Show that if $\left\Vert Px-Qx\right\Vert <\left\Vert x\right\Vert$ for every $0\ne x\in V$, then $\dim M=\dim N$ 
Let $V$ be an inner product finite space and let $M,N\subseteq V$ subspaces. Assume $P$ and $Q$ are the projections on $N$ and $M$, respectively.
Show that if $\left\Vert Px-Qx\right\Vert <\left\Vert x\right\Vert$ for every $0\ne x\in V$, then $\dim M=\dim N$.

My try:
Assuming WLOG $dimN<dimM$
Let $B_N$ and $B_M$ be basis' for $N$ and $M$ respectively. Hence there exist $b_k\in B_M$ s.t $b_k\notin N$
$P|_{M}(b_{k})=b_{k}$
$Q|_{N}(b_{k})=0$
But I'm stuck here.
 A: By the Gram-Schmidt process, there exist vectors $e_{1}, \dotsc, e_{d}$ of $V$ such that $\left( e_{1}, \dotsc e_{m} \right)$ is an orthonormal basis for $M$ and $\left(e_{1}, \dotsc, e_{d} \right)$ is an orthonormal basis for $V$, where $m = \dim(M)$ and $d = \dim(V)$.
For all $x \in V$, we have $$p_{M}(x) = \sum_{k = 1}^{m} \left\langle e_{k}, x \right\rangle e_{k} \, \text{,} \quad x = \sum_{k = 1}^{d} \left\langle e_{k}, x \right\rangle e_{k} \quad \text{and} \quad \lVert x \rVert^{2} = \sum_{k = 1}^{d} \left\langle e_{k}, x \right\rangle^{2} \, \text{.}$$
By hypothesis, for every $x \in N \setminus \lbrace 0 \rbrace$, we have $$\sum_{k = m +1}^{d} \left\langle e_{k}, x \right\rangle^{2} = \left\lVert -\sum_{k = m +1}^{d} \left\langle e_{k}, x \right\rangle e_{k} \right\rVert^{2} = \left\lVert p_{M}(x) -p_{N}(x) \right\rVert < \lVert x \rVert^{2} = \sum_{k = 1}^{d} \left\langle e_{k}, x \right\rangle^{2} \, \text{,}$$ that is $\sum_{k = 1}^{m} \left\langle e_{k}, x \right\rangle^{2} > 0$, and hence there exists $k \in \lbrace 1, \dotsc, m \rbrace$ such that $\left\langle e_{k}, x \right\rangle \neq 0$.
Therefore, the linear map $\varphi \colon N \rightarrow \mathbb{R}^{m}$ defined by $$\varphi(x) = \left( \left\langle e_{1}, x \right\rangle, \dotsc, \left\langle e_{m}, x \right\rangle \right)$$ is injective, and hence $\dim(N) \leq m = \dim(N)$.

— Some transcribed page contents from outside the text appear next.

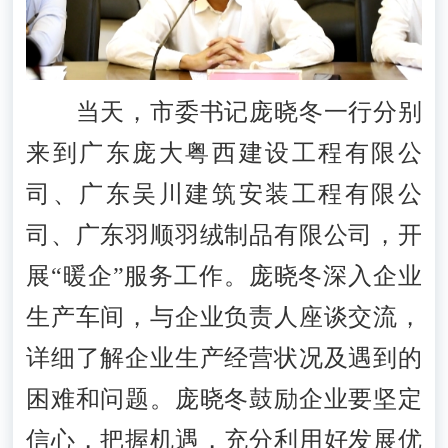
当天，市委书记庞晓冬一行分别
来到广东庞大粤西建设工程有限公
司、广东吴川建筑安装工程有限公
司、广东羽顺羽绒制品有限公司，开
展“暖企”服务工作。庞晓冬深入企业
生产车间，与企业负责人座谈交流，
详细了解企业生产经营状况及遇到的
困难和问题。庞晓冬鼓励企业要坚定
信心，把握机遇，充分利用好发展优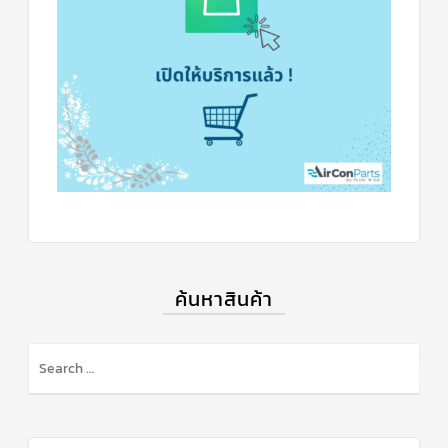
ฟิล
เตอร์
ดราย
เอ
อร์
แมก
เนติ
ก
คอนแทค
เตอร์
แค
ปรัน/
รัน
คา
ปา
ซิ
เตอร์
ค้นหาสินค้า
แค
ป
สตาร์ท/
สตาร์ท
คา
ปา
ซิ
เตอร์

P.S.: In order to avoid possible confusions, I denote by $p_{M}$ (respectively $p_{N}$) the orthogonal projection on $M$ (respectively $N$).
A: I think you're on the right track. Let $B_N$ and $B_M$ be the bases and let $n_i$, $m_i$ be the basis vectors. Define $m^N_i = Pm_i$, so this means we project all the $m_i$ onto $N$. Form some linear combination $v=\sum_i\alpha_im_i^N$. Since $\dim M>\dim N$, there are "too many" $m_i^N$, more precisely, we can pick $\alpha_i^*$ not all zero so that $v=0$. Now define $w=\sum_i\alpha_i^*m_i\in M$. Since $m_i$ form a basis, $w\neq0$. However, by construction, $Pw=v=0$ and $Qw=w$. We immediately get
$$
\Vert Pw-Qw\Vert=\Vert0-w\Vert=\Vert w\Vert
$$
But this is a contradiction, so $\dim M=\dim N$.  
EDIT: This proof can be condensed, thanks to v_lentin. (Check the comments.) The restriction $P\vert_M$ is a linear map from $M$ to $N$, thus it maps a higher-dimensional space into a lower-dimensional one and can't be injective. This time, define $w$ as any nonzero element of $\ker(P\vert_M)$. The proof proceeds as before.